Most models are so-called transformers. The Transformer was proposed by a team of Google researchers in 2017 and has change into the dominant generative AI model architecture. Transformers are the idea for Sora and the newest version of Stable Diffusion, in addition to text-generating models like Anthropic's Claude and Google's Gemini.
But transformers have limitations. In particular, they are usually not very efficient at processing and analyzing large amounts of information.
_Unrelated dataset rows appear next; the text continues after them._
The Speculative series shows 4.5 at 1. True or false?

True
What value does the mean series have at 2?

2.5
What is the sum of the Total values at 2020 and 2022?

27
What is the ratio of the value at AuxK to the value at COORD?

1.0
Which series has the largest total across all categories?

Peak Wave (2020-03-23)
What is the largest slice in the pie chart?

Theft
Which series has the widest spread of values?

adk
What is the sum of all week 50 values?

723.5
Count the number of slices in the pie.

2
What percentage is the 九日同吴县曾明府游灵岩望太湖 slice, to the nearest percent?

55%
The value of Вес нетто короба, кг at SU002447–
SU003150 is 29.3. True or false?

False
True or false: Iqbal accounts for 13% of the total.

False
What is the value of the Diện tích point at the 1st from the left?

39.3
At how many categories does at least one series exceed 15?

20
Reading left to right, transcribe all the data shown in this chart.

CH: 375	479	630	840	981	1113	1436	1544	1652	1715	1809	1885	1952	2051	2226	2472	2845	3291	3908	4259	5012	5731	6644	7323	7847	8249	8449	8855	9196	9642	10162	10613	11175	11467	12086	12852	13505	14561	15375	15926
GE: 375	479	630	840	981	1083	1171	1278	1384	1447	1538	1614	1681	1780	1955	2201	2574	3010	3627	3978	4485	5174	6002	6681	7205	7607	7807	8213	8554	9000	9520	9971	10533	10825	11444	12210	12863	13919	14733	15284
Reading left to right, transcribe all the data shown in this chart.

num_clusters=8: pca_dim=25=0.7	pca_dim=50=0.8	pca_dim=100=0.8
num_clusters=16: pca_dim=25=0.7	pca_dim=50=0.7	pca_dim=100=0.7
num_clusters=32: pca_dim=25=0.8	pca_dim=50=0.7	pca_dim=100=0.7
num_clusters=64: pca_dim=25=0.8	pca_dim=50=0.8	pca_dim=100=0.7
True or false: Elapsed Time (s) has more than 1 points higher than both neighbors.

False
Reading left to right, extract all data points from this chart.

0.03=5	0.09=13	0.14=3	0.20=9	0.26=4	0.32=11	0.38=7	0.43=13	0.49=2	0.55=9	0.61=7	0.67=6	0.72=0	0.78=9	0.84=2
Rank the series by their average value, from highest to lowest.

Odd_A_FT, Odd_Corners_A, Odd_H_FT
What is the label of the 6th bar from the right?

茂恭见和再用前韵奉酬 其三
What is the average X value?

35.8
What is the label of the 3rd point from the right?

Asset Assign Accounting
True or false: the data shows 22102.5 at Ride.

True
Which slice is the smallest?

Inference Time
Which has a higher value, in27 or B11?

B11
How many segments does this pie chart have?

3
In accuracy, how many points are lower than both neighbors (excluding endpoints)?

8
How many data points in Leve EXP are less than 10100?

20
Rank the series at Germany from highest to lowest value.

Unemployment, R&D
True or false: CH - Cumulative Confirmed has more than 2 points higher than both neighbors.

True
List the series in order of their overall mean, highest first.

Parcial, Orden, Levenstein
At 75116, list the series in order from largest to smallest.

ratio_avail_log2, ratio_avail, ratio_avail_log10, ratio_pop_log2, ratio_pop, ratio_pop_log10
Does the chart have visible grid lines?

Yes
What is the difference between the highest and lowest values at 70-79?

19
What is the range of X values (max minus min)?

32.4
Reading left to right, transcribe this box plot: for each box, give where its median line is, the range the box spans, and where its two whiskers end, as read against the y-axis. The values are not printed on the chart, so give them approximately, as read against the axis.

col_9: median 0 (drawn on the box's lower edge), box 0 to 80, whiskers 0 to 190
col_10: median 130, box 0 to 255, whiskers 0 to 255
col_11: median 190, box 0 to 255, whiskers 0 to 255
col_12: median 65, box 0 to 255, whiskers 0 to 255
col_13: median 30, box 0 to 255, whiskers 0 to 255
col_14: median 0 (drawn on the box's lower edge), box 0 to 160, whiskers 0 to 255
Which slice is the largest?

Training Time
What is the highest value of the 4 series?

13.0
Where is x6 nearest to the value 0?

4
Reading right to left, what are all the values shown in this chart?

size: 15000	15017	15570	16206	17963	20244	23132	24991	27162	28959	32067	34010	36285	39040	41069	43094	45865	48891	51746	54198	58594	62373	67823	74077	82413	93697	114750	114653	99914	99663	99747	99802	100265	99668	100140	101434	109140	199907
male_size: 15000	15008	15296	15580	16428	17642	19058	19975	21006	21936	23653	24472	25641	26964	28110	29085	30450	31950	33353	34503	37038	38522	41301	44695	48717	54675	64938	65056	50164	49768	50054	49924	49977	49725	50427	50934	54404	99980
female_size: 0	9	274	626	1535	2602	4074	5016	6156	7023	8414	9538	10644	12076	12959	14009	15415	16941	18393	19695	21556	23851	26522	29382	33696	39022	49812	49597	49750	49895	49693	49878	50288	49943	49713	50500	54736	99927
Liquid claims that its LFMs have lower memory footprints in comparison with Transformer architectures, allowing them to accommodate larger amounts of information on the identical hardware. “By efficiently compressing inputs, LFMs can process longer sequences (of information),” the corporate wrote in a Blog post.
Liquid's LFMs can be found on quite a few cloud platforms and the team plans to further refine the architecture with future releases.
Lucky bag
If you blinked, you almost certainly missed it: An AI company filed to go public this week.
The San Francisco-based startup called Cerebras develops hardware for running and training AI models and competes directly with Nvidia.
So how does Cerebras plan to compete against the chip giant? ordered Between 70% and 95% of the AI chip segment as of July? On performance, says Cerebras. The company claims that its flagship AI chip, which it sells each directly and offers as a service through its cloud, can outperform Nvidia's hardware.
But Cerebras has yet to convert this alleged performance advantage into profit. The company reported a net lack of $66.6 million in the primary half of 2024. per filing with the SEC. And for last yr, Cerebras reported a net lack of $127.2 million on revenue of $78.7 million.
Cerebras could seek to lift as much as $1 billion through its IPO. after to Bloomberg. To date, the corporate has raised $715 million in enterprise capital and was valued at over $4 billion three years ago.